R : Comme je l'ai dit, la position de la Chine sur les consultations économiques et commerciales sino-américaines est cohérente, comme toujours. La balle est maintenant dans le camp américain. Ils doivent faire preuve de sincérité et de bonne foi. Nous sommes ouverts à une guerre commerciale ou à des négociations. Si les États-Unis veulent négocier, négocions sur une base d'égalité et de respect mutuel. En tout cas, ils doivent s'abstenir de toute pression extrême, de toute intimidation et de tout chantage.

Q : Selon les médias, la RPDC a de nouveau lancé des projectiles inconnus ce matin.

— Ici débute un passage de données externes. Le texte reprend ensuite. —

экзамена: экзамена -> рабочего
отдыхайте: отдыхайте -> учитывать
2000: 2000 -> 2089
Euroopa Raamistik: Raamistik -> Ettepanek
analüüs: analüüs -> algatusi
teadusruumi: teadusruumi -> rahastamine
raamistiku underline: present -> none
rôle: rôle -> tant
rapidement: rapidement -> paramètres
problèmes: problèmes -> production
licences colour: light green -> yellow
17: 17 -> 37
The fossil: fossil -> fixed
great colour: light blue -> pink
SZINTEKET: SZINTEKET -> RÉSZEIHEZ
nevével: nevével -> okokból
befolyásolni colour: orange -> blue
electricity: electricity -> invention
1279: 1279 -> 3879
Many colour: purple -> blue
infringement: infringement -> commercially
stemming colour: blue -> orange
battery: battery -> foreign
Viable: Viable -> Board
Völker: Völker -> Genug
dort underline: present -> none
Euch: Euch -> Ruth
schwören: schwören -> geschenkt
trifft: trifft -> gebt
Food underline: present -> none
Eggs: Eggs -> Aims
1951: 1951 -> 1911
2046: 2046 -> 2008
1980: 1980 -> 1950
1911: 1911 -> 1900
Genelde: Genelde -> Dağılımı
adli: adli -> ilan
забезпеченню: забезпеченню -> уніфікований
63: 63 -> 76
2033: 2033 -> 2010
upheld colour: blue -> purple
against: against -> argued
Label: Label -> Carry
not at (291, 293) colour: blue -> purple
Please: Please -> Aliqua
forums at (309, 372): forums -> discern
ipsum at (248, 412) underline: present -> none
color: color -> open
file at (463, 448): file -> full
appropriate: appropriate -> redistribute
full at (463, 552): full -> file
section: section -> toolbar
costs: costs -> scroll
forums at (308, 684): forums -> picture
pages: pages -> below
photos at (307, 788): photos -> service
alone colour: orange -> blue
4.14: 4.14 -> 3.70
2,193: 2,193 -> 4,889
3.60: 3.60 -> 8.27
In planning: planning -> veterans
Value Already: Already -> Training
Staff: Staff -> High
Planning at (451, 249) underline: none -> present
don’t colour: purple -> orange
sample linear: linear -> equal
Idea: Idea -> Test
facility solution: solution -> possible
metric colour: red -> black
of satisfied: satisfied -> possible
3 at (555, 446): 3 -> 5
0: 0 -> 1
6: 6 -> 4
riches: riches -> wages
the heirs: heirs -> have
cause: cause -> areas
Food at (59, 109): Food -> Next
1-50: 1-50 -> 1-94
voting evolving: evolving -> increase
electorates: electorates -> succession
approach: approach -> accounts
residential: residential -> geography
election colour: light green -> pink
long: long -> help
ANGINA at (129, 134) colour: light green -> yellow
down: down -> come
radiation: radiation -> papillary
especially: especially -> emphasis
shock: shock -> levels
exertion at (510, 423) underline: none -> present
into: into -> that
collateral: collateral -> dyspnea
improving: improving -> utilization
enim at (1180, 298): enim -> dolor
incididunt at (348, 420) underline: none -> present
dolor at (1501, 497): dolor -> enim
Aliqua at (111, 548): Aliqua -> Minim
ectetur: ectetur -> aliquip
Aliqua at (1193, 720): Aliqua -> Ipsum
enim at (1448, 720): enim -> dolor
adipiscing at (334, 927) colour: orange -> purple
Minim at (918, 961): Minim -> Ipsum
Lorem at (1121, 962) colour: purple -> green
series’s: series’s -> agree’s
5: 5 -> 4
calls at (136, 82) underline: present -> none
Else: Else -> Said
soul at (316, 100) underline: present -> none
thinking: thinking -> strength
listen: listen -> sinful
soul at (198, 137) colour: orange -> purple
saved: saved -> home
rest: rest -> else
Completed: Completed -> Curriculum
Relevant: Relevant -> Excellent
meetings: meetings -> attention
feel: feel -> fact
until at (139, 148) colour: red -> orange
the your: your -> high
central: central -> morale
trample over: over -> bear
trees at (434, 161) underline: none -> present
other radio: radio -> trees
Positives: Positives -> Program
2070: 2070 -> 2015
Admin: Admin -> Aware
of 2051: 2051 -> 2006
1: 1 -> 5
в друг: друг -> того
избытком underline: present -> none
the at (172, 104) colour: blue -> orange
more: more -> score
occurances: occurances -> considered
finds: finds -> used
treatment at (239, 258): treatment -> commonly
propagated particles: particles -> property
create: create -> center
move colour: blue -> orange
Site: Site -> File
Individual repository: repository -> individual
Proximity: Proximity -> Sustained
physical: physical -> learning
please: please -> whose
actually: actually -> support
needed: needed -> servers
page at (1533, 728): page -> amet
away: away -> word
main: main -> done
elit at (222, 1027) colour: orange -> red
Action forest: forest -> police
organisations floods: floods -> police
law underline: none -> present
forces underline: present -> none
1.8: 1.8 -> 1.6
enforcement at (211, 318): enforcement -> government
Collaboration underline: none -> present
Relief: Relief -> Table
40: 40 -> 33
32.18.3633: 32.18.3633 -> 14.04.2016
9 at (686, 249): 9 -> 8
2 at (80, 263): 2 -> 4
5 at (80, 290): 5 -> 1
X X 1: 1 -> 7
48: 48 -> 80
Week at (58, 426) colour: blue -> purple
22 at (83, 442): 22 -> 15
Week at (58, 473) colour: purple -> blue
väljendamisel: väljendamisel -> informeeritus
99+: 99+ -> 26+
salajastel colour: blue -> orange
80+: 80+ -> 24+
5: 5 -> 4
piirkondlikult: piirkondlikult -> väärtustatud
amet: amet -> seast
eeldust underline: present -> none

Quel est le commentaire de la Chine à ce propos ?

R : La Chine a pris note de l'activité de lancement de la RPDC et des réactions des différentes parties. La situation dans la péninsule est actuellement à un stade critique. La communauté internationale attend la reprise rapide des consultations de travail entre la RPDC et les États-Unis afin de faire davantage progresser le processus de règlement politique de la question de la péninsule. Dans les circonstances actuelles, nous espérons que toutes les parties concernées avanceront dans la même direction, créeront une atmosphère favorable au dialogue et feront des efforts concertés en faveur de la dénucléarisation de la péninsule et de la paix et de la stabilité durables de la péninsule et de la région.

La question suivante a été posée à l'issue de la conférence de presse : Le Président Trump a déclaré hier que la partie chinoise avait promis de mettre fin à la vente de fentanyl aux États-Unis, mais cela ne s'est jamais produit, ce qui a entraîné de nombreux décès aux États-Unis. Quelle est la réponse de la Chine à ces remarques ?

R : Le gouvernement chinois a publié début avril une déclaration détaillée concernant l'inscription des substances liées au fentanyl sur une liste de contrôle. Elle est entrée en vigueur le 1er mai. Aux États-Unis, elle a été appréciée par les divers milieux sociaux.

J'aimerais souligner que la Chine transforme toujours ses paroles en actes. L'inscription des substances liées au fentanyl sur la liste de contrôle est une mesure importante prise par le gouvernement chinois pour prévenir et neutraliser les risques et les dommages potentiels liés aux drogues de type nouveau et pour assurer la santé et le bien-être de sa population. Elle fait également partie de la lutte mondiale contre la drogue pour préserver la sécurité et la stabilité du monde. Je tiens à souligner que la cause profonde du problème du fentanyl aux États-Unis ne réside pas en Chine. Pour résoudre ce problème, les États-Unis devraient en rechercher plus activement la cause chez eux.

La conférence de presse régulière du Ministère des Affaires étrangères sera suspendue du 5 (lundi) au 16 (vendredi) août. La prochaine conférence aura lieu le lundi 19 août. Pendant la pause, vous pourrez toujours joindre le Bureau du Porte-parole par téléphone, courrier électronique, WeChat et fax. Nous répondrons à vos questions en temps voulu. Si une conférence de presse spéciale doit avoir lieu, vous trouverez une notification en temps voulu sur le site Web de l'IPC.